**WHAT IS NEEDED**. Your job is to copy the lines from the material that include "with".

**EXERCISE MATERIALS**.
------------------------------------------------------------
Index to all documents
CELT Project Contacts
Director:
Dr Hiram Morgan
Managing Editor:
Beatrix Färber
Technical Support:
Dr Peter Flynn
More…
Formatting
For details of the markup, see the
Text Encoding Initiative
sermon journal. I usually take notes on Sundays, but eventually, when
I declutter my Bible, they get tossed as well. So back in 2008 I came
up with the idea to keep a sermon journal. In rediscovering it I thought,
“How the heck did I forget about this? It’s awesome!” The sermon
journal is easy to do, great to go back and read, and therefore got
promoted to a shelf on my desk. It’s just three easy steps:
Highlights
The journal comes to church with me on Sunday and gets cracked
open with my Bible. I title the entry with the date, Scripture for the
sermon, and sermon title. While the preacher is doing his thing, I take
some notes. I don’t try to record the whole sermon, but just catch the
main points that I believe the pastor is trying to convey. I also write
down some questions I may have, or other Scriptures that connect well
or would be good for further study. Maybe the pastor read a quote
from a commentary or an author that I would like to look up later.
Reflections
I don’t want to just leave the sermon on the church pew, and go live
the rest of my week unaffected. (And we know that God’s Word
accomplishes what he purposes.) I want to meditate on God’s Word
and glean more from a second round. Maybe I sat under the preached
------------------------------------------------------------
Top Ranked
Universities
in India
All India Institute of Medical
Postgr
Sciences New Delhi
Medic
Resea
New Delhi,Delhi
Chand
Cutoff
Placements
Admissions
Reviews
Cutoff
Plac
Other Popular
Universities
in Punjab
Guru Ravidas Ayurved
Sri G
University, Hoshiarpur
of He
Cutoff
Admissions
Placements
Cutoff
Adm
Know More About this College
------------------------------------------------------------
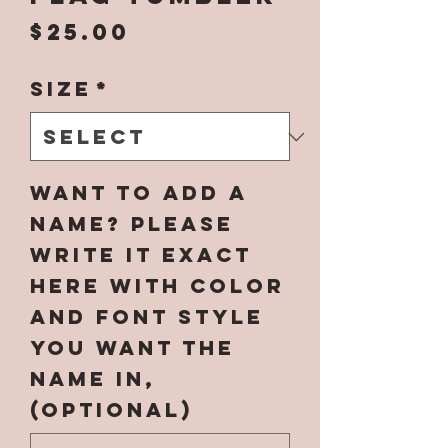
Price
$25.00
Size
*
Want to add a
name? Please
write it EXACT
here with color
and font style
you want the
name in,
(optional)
------------------------------------------------------------
**RESPONSE**.
up with the idea to keep a sermon journal. In rediscovering it I thought,
The journal comes to church with me on Sunday and gets cracked
open with my Bible. I title the entry with the date, Scripture for the
here with color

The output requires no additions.